Life is like a card game. Your whole life is just a bigger game of blackjack on a fancier table. Every single person plays this game and, no matter how well they do or how long the last, the dealer always wins. In life’s case, the devil always has the last laugh.
So what can you do? Live every day as if it’s your last! Well, not really. In every dominant human society work has been the only way to succeed,. Weather you were a Roman legionnaire or an insurance salesman from Dalkey, the society that you were born into is one which requires you to work for the majority of your year. 49 weeks out of 52, with 3 weeks holidays if you’re lucky. The rewards for this are the obvious monetary benefits, but also the sociological ones, the standing you gain among your peers and superiors for being a 'hard worker.' If you choose not to do this then not only will you not have the means to get by but you will also be seen as a deficient subject, someone who can’t keep up with pace setters in the race (even though no one has ever known who set it so fast in the first place)
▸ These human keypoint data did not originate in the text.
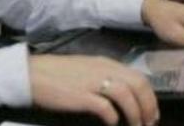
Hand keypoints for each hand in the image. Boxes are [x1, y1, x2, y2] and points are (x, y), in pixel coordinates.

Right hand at [29, 54, 158, 125]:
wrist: (31, 74)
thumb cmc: (57, 73)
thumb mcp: (86, 69)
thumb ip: (104, 76)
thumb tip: (122, 93)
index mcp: (106, 63)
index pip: (138, 77)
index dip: (149, 96)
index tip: (151, 112)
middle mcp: (103, 69)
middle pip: (138, 84)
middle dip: (148, 106)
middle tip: (149, 122)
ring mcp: (93, 81)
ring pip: (127, 95)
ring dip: (135, 114)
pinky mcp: (82, 95)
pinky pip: (106, 108)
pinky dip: (113, 118)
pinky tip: (112, 124)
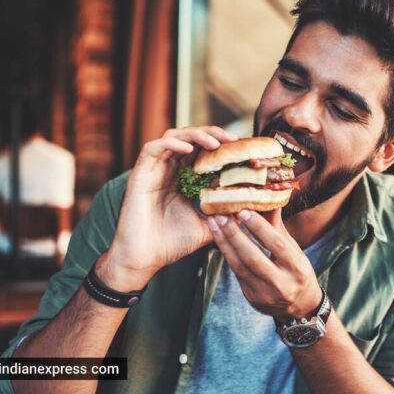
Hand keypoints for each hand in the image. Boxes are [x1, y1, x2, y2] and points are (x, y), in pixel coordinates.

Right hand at [99, 126, 237, 290]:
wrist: (144, 259)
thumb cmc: (172, 244)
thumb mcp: (208, 226)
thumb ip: (226, 216)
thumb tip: (253, 210)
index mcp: (183, 178)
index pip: (203, 151)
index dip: (222, 145)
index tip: (242, 148)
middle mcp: (169, 170)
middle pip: (190, 138)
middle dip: (213, 134)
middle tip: (234, 140)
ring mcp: (154, 170)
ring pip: (173, 136)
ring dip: (195, 135)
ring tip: (215, 143)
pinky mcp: (140, 174)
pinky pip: (153, 148)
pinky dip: (171, 143)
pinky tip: (187, 148)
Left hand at [207, 209, 321, 320]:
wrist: (299, 306)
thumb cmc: (297, 271)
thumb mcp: (294, 250)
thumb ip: (278, 228)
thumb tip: (269, 199)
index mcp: (297, 268)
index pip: (276, 245)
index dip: (259, 227)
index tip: (243, 211)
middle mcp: (282, 284)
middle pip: (253, 257)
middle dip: (235, 235)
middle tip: (221, 216)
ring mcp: (265, 294)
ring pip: (240, 266)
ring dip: (225, 243)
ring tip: (214, 224)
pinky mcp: (251, 298)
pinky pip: (236, 273)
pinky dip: (227, 254)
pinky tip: (220, 239)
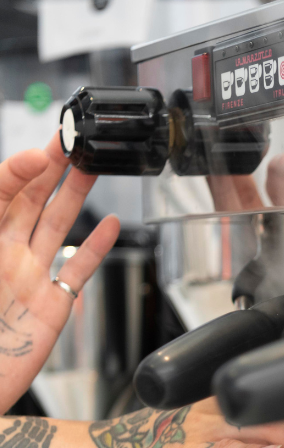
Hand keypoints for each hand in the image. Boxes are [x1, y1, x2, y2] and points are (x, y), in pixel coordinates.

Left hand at [0, 133, 118, 410]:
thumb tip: (1, 197)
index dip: (20, 167)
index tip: (45, 152)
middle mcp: (2, 256)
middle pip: (27, 199)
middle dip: (50, 168)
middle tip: (72, 143)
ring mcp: (28, 278)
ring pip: (54, 225)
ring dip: (73, 195)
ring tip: (91, 168)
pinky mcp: (52, 305)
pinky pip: (77, 268)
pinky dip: (97, 245)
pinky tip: (109, 225)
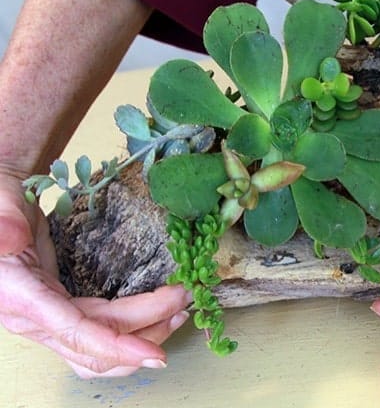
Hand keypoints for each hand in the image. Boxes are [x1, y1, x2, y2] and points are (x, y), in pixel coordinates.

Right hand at [0, 173, 190, 377]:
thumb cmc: (0, 201)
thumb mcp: (1, 201)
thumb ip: (5, 220)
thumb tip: (9, 236)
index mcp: (19, 295)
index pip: (75, 332)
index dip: (118, 346)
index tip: (154, 354)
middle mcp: (34, 318)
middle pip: (100, 341)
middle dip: (149, 328)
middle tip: (185, 299)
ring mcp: (49, 320)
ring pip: (101, 349)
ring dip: (144, 336)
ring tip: (179, 312)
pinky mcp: (62, 314)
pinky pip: (99, 335)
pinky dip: (131, 332)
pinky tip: (158, 315)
Therefore, the key must be to enjoy your work as well as your time off as if they were one, and then you will have found happiness. But the problem with this becomes apparent when you try to do both at once. Stay up all night having fun with your friends or your family like you do on your time off and you pay for it the next day. Call in sick too much to avoid this and you’re lumped in with the people who don’t work in the first place. Work was created as a means to enjoy or time off, so there is an inevitable and unavoidable sense of duty always associated with it. And if every other person feels this way then trying to go against that trend is futile.
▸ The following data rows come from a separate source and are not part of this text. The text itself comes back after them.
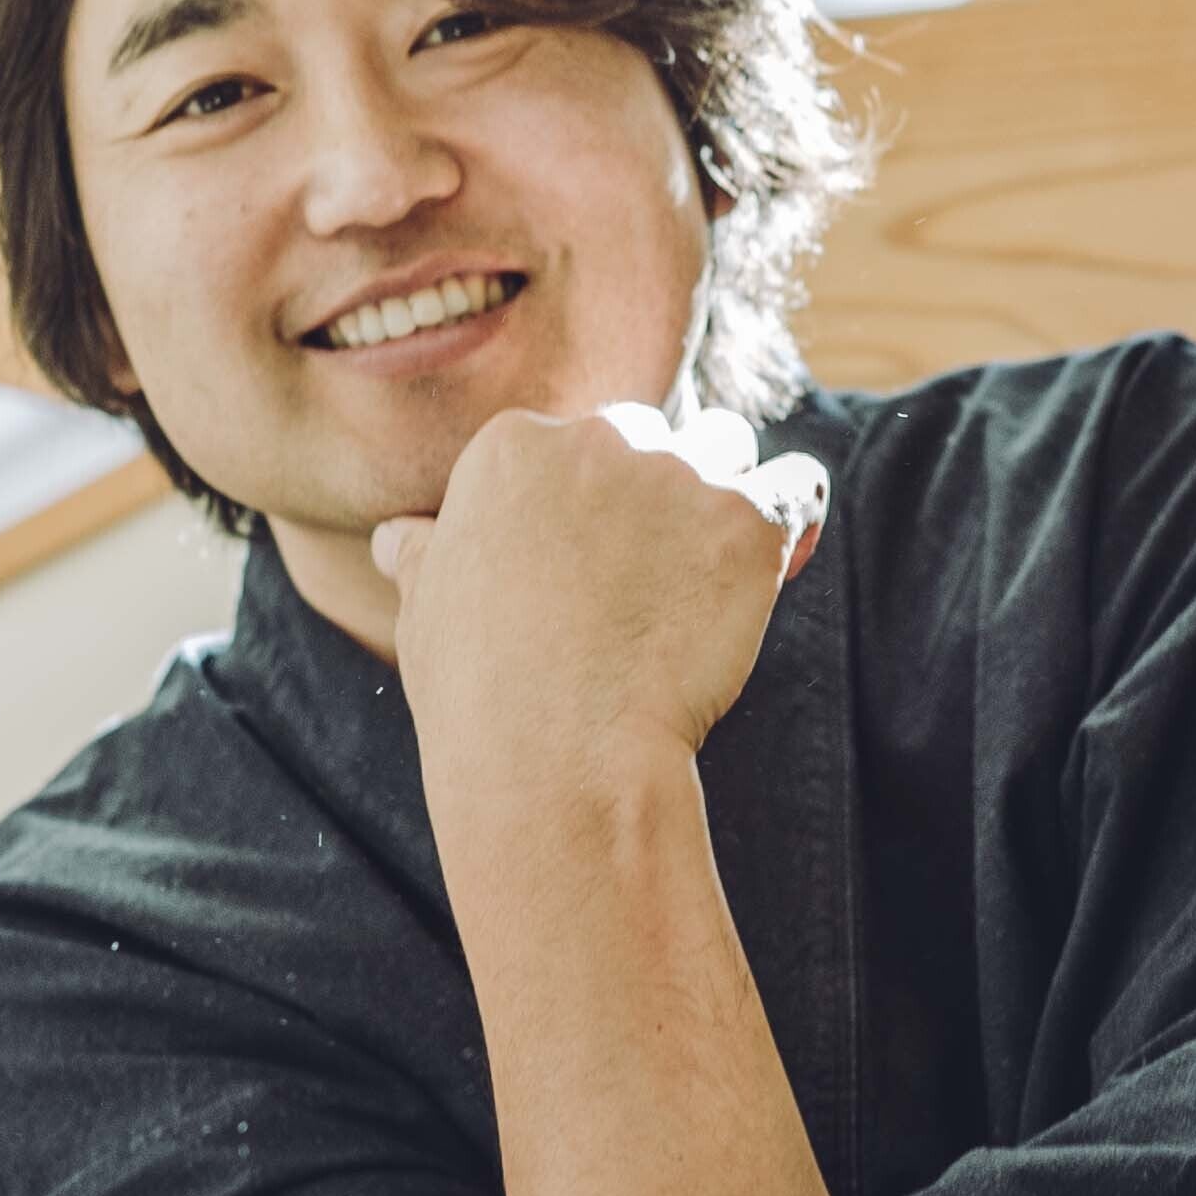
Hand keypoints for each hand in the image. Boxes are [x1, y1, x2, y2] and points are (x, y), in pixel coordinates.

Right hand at [370, 402, 824, 788]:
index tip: (593, 570)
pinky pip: (794, 494)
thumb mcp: (426, 612)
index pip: (574, 442)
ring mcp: (677, 474)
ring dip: (721, 501)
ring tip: (704, 584)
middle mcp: (596, 438)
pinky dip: (788, 530)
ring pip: (725, 452)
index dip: (592, 505)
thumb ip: (427, 555)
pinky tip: (765, 578)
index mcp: (512, 446)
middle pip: (652, 438)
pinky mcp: (748, 520)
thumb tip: (401, 538)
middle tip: (650, 587)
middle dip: (657, 497)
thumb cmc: (481, 696)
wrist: (560, 757)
But this system is flawed. This overabundance of work means that we become conditioned only for that function. When this happens, even on our time off we can’t enjoy ourselves and may even feel guilty that we are not labouring. In the game of blackjack, we are sticking on cards that have no chance of winning; the devil is sitting their laughing at us. Surely we shouldn’t afford him all this. Surely there is something we can do to give him a bit more of a game.
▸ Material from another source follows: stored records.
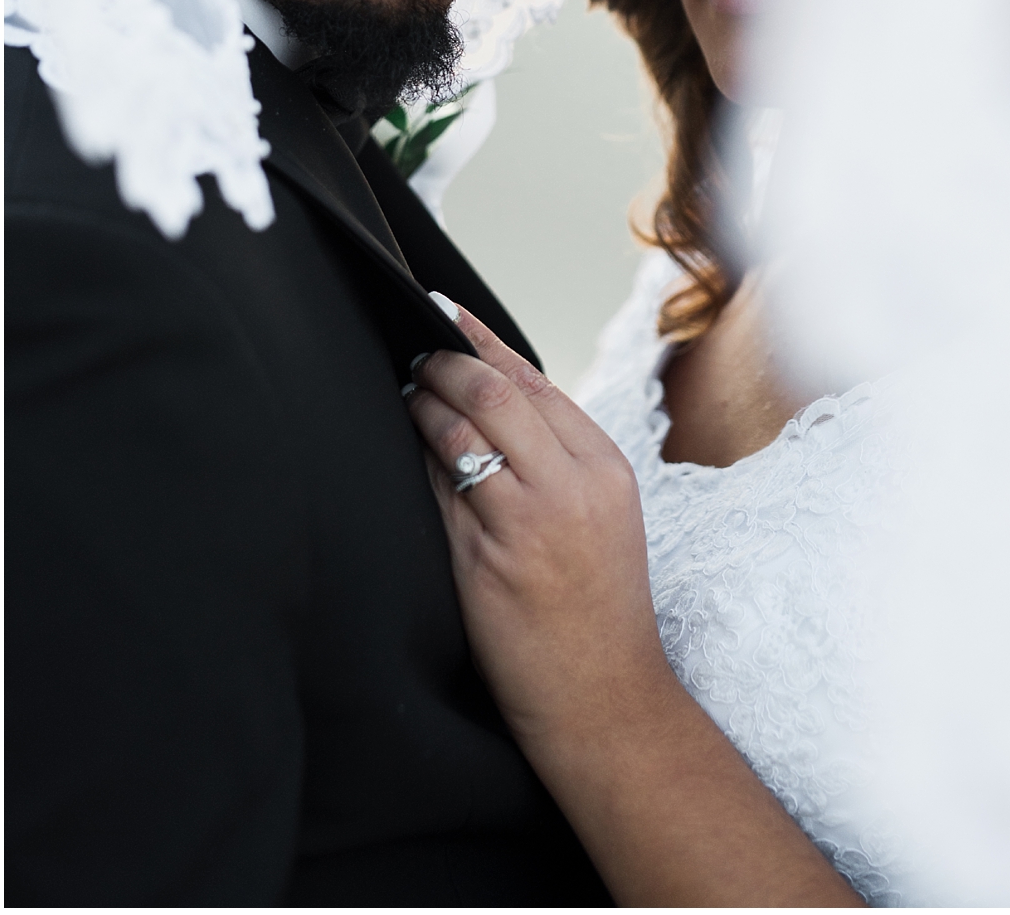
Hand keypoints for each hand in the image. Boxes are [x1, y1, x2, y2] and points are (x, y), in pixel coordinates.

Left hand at [404, 299, 668, 747]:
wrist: (604, 695)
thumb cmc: (596, 611)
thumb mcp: (599, 520)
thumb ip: (553, 464)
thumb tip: (482, 407)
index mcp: (606, 467)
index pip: (538, 382)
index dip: (486, 341)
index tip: (447, 314)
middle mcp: (573, 483)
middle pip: (498, 391)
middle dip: (446, 361)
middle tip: (413, 352)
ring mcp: (531, 518)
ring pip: (464, 428)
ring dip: (424, 401)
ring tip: (404, 392)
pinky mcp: (489, 557)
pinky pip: (443, 486)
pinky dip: (419, 454)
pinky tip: (404, 444)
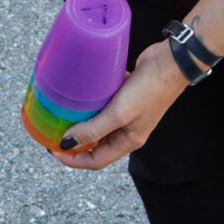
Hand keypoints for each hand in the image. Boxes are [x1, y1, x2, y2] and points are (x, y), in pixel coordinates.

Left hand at [56, 43, 185, 170]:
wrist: (170, 63)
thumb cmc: (148, 91)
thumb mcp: (118, 114)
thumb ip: (93, 130)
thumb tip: (67, 144)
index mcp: (128, 141)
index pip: (96, 161)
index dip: (72, 159)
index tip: (53, 148)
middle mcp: (127, 131)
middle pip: (95, 145)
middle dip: (74, 142)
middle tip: (53, 131)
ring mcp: (127, 114)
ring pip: (98, 125)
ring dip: (81, 122)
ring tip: (61, 114)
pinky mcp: (125, 97)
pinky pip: (103, 106)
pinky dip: (91, 104)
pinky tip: (79, 95)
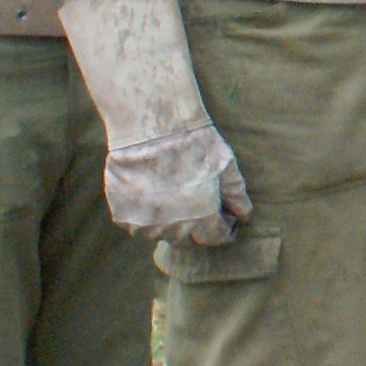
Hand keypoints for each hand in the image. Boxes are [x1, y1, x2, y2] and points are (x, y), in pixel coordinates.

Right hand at [107, 122, 253, 245]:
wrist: (153, 125)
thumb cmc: (194, 142)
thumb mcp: (226, 165)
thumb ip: (236, 195)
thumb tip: (244, 215)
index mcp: (202, 218)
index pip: (214, 238)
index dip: (222, 229)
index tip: (223, 218)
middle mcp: (173, 227)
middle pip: (187, 239)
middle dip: (196, 227)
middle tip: (196, 204)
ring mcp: (145, 223)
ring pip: (159, 234)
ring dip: (167, 223)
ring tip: (171, 197)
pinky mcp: (122, 214)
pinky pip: (135, 224)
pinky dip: (143, 215)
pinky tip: (150, 193)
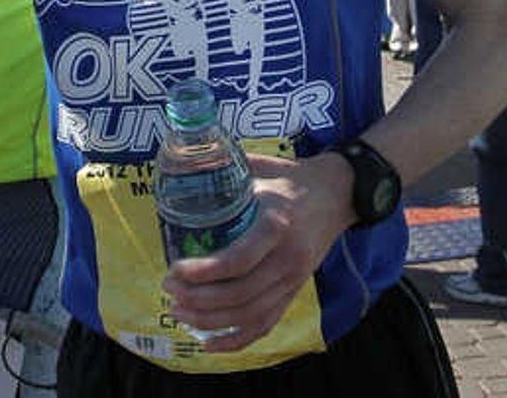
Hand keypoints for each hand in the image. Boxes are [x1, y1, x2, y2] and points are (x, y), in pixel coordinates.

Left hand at [162, 153, 353, 351]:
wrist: (338, 193)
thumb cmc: (291, 178)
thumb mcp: (260, 167)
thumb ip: (223, 168)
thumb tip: (180, 162)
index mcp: (276, 225)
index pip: (239, 260)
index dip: (204, 271)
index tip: (175, 269)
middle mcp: (287, 259)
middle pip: (241, 294)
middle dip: (199, 299)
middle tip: (168, 290)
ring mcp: (294, 280)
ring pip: (250, 314)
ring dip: (210, 320)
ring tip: (178, 312)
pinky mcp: (295, 292)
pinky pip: (266, 324)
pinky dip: (237, 339)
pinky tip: (209, 343)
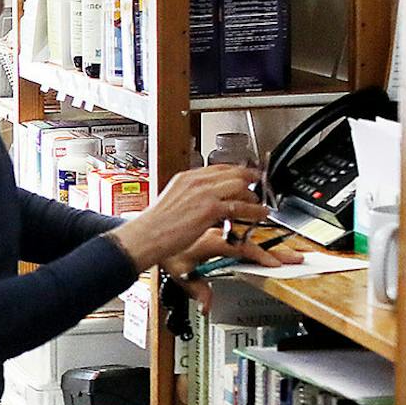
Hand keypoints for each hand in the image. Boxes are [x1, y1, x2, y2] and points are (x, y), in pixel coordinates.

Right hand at [109, 164, 269, 271]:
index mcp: (185, 178)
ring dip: (252, 195)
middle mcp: (196, 181)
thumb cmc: (154, 227)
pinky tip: (259, 214)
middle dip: (248, 179)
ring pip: (239, 186)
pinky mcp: (210, 208)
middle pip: (232, 173)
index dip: (234, 171)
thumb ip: (188, 198)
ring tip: (259, 203)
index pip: (217, 168)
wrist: (146, 237)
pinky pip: (240, 206)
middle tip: (257, 185)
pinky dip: (254, 210)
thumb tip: (200, 204)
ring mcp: (204, 193)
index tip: (243, 175)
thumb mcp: (171, 202)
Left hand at [161, 228, 301, 309]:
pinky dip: (261, 221)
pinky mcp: (222, 221)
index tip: (277, 265)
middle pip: (255, 240)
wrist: (156, 232)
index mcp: (211, 242)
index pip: (242, 250)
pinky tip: (274, 230)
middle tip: (298, 258)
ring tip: (294, 249)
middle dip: (278, 250)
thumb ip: (197, 290)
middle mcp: (220, 231)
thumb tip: (206, 307)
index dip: (260, 257)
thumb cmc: (168, 251)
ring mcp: (222, 225)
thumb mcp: (180, 272)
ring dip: (275, 239)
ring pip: (253, 227)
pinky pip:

Probably, but this is something so engrained into our society that any attempt to remove it would be met with fierce resistance. Even if you committed your whole life to changing this broken system and overcame all the adversity that was thrown against you, at the end of the day you still have to deal with the dealer devil. And he will have the last laugh, just like he has with every person who's walked this planet in the past and everyone who ever will.
Now that I'm finished this I only realise the irony of writing about blackjack on the day I turned 21!
Now that I'm finished this I only realise the irony of writing about blackjack on the day I turned 21!